## Excerpted passage
..............................
Average… A damning word, in our democracy! Pardon me, Ms. Malhotra, your slip is showing. The word “average” does not begin to approach the utter intellectual mediocrity of the methods by which children are branded in our schools. The common people are all just average! Akriti’s grade point average was used to put her down in life, and is now used as a shroud to wrap up her very memory. That she was not a school topper defines her! Do only the so-called “best” and “brightest” ( judged by our abysmally mediocre educationists) deserve to live?

And Shanno — why did that 11-year-old in class II of a municipal school in Delhi die on April on 17? For being “just average”? Not good enough to sit inside the school with the other children, because she was irregular, because she failed to recite the full English alphabet string? An expert took a look at her handwriting in her notebook, announced that she was dyslexic and observed loftily that teachers in government schools don’t know how to deal with it. Does this imply that private schools are staffed with certified B.Eds who know all about learning disabilities? Should we hand over even more of our government schools (and their prime real estate) to the private school lobby?
..............................
Dataset entries
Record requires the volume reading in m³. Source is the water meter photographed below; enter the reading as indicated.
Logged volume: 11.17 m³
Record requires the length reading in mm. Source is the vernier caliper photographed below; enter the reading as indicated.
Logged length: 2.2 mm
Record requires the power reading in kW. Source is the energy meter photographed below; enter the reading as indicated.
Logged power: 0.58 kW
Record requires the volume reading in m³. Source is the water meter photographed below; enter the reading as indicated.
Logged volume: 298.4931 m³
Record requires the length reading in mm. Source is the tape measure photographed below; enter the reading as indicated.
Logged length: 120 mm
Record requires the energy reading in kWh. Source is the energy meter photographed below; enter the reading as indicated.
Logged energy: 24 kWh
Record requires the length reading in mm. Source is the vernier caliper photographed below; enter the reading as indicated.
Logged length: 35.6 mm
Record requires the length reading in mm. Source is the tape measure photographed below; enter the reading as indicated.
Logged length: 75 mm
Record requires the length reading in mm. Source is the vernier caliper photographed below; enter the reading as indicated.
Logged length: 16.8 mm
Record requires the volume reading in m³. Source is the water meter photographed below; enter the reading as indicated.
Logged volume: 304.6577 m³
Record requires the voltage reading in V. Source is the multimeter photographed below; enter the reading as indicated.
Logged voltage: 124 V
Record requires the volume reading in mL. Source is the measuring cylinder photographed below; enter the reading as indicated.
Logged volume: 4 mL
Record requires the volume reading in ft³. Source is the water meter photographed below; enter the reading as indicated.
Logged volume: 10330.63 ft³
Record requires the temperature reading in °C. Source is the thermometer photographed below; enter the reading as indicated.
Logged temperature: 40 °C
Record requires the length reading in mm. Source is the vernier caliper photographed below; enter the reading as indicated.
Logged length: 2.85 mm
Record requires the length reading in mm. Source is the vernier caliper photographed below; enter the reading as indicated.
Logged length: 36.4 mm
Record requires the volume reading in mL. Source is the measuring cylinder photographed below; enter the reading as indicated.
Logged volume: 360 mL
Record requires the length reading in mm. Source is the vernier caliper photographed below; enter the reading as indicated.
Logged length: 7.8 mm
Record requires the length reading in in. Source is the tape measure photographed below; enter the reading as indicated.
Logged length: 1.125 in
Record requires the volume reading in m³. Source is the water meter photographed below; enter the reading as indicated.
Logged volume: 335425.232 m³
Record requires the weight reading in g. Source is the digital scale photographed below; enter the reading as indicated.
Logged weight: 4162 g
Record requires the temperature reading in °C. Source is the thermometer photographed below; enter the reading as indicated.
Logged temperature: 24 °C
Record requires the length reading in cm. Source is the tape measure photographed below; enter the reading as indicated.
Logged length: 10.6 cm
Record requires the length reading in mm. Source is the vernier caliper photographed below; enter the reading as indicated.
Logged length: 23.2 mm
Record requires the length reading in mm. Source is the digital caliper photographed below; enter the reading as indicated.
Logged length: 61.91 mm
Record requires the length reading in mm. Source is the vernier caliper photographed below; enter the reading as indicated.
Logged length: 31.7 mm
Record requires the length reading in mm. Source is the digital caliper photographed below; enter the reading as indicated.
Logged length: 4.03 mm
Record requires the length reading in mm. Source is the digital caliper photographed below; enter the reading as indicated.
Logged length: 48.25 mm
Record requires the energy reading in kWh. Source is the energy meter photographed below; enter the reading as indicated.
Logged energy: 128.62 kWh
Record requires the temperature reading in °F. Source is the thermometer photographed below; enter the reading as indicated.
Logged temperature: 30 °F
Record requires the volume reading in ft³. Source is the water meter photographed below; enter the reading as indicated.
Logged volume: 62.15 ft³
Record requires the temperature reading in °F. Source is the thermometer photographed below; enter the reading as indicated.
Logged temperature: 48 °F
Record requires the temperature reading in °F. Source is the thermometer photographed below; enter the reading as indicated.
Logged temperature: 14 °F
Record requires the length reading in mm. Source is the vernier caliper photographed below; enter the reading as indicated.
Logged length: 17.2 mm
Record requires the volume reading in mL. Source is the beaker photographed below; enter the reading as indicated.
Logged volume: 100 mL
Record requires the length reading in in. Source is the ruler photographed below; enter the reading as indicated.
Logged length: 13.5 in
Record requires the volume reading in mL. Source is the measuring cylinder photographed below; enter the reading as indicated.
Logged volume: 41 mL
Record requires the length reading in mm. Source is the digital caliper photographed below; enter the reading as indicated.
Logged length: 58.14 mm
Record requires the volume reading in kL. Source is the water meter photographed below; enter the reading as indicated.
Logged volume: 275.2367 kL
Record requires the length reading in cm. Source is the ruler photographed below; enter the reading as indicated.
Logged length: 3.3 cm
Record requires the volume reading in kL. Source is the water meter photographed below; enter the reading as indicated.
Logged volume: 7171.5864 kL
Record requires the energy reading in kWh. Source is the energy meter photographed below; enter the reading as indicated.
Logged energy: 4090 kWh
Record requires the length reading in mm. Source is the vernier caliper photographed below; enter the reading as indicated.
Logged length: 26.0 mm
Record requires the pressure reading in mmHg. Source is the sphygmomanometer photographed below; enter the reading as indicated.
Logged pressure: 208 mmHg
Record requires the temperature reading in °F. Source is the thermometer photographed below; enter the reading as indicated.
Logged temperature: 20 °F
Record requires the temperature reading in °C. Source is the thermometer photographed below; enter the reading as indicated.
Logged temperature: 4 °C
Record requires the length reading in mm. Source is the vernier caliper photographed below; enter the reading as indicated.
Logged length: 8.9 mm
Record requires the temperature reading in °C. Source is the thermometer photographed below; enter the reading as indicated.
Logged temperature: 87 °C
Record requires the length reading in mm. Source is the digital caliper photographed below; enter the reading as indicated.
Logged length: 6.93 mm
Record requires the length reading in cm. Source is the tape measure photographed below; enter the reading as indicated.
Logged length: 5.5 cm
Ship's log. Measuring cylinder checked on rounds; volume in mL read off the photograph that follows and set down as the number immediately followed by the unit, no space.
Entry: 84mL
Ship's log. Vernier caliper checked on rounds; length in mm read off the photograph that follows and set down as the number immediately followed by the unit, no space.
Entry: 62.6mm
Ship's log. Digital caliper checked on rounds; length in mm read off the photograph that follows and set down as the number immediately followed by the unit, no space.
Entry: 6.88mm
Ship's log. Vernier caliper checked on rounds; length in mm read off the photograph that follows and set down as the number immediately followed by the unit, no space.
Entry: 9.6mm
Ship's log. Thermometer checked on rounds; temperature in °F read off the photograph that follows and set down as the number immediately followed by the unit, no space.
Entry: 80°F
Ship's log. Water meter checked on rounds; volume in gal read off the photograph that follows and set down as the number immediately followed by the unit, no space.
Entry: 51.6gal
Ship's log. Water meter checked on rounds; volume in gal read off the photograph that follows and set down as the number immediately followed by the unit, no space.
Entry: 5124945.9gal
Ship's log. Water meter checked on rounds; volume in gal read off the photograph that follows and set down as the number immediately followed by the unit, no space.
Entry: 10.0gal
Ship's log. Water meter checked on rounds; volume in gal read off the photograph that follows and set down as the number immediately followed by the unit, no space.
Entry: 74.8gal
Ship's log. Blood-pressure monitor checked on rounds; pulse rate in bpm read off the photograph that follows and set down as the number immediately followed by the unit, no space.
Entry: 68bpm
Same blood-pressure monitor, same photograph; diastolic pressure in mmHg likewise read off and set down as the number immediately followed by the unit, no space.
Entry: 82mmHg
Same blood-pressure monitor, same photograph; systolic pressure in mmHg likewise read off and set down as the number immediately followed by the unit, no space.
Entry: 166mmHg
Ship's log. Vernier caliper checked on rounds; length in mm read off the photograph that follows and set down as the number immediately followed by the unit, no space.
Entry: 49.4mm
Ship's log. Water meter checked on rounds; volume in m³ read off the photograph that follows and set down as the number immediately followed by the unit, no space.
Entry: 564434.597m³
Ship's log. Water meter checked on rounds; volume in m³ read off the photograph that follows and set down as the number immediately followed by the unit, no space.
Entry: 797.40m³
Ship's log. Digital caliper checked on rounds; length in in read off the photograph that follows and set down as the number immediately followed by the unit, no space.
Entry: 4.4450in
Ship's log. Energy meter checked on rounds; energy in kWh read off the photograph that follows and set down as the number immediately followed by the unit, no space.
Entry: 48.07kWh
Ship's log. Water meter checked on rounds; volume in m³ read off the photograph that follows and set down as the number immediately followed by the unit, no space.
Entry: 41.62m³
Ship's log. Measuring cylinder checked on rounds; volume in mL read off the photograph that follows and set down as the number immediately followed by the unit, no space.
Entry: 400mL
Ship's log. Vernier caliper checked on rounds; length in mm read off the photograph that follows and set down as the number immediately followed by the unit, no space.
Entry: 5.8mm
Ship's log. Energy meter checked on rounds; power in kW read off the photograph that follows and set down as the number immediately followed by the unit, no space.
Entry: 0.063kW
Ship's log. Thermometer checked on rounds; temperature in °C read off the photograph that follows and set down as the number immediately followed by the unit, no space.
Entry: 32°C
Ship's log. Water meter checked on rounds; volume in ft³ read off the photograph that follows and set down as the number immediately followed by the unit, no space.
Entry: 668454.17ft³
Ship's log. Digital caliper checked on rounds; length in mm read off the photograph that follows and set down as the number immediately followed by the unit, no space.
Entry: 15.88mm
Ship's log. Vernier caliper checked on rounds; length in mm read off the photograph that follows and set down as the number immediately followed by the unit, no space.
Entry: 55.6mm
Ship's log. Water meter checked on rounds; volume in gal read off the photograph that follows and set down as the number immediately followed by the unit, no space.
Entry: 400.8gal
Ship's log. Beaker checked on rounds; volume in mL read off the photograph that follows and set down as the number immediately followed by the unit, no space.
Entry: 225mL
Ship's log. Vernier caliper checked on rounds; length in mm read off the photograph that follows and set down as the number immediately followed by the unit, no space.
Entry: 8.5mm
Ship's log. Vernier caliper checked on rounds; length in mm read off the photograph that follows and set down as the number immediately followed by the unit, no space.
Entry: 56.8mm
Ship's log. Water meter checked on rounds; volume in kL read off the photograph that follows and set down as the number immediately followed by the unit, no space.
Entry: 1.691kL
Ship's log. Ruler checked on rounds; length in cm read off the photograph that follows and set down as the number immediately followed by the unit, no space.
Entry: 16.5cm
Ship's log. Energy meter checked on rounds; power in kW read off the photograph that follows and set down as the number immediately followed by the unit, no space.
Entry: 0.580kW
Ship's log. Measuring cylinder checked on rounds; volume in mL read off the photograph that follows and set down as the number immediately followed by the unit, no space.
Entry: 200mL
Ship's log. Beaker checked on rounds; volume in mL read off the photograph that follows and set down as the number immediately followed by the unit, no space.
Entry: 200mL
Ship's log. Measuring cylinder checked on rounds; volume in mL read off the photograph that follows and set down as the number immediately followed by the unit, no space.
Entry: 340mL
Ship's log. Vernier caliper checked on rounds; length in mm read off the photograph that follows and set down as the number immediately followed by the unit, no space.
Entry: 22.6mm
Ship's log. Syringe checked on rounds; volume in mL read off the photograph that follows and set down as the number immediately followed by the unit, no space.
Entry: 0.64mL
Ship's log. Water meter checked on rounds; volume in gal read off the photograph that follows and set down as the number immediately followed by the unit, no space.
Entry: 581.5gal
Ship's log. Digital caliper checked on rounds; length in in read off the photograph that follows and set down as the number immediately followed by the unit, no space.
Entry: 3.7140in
..............................
## Assigned task 1
Reproduce word for word the part of the commentary on school grading that begins at the words "And Shanno —" and stops after "private school lobby?".
## Assigned task 2
Resume the commentary on school grading after its final sentence and carry it forward.

## Task output 1
And Shanno — why did that 11-year-old in class II of a municipal school in Delhi die on April on 17? For being “just average”? Not good enough to sit inside the school with the other children, because she was irregular, because she failed to recite the full English alphabet string? An expert took a look at her handwriting in her notebook, announced that she was dyslexic and observed loftily that teachers in government schools don’t know how to deal with it. Does this imply that private schools are staffed with certified B.Eds who know all about learning disabilities? Should we hand over even more of our government schools (and their prime real estate) to the private school lobby?

## Task output 2
Shanno’s autopsy, they say, does not rule out epilepsy. Her classmates have said that she was made to crouch like a chicken, with bricks on her back, in the hot sun. It’s entirely possible for anybody to throw a fit, in such circumstances. Maybe it didn’t happen like that…but what did happen?

Now if we do not have a solution and if we are content with shedding a tear, I guess its okay.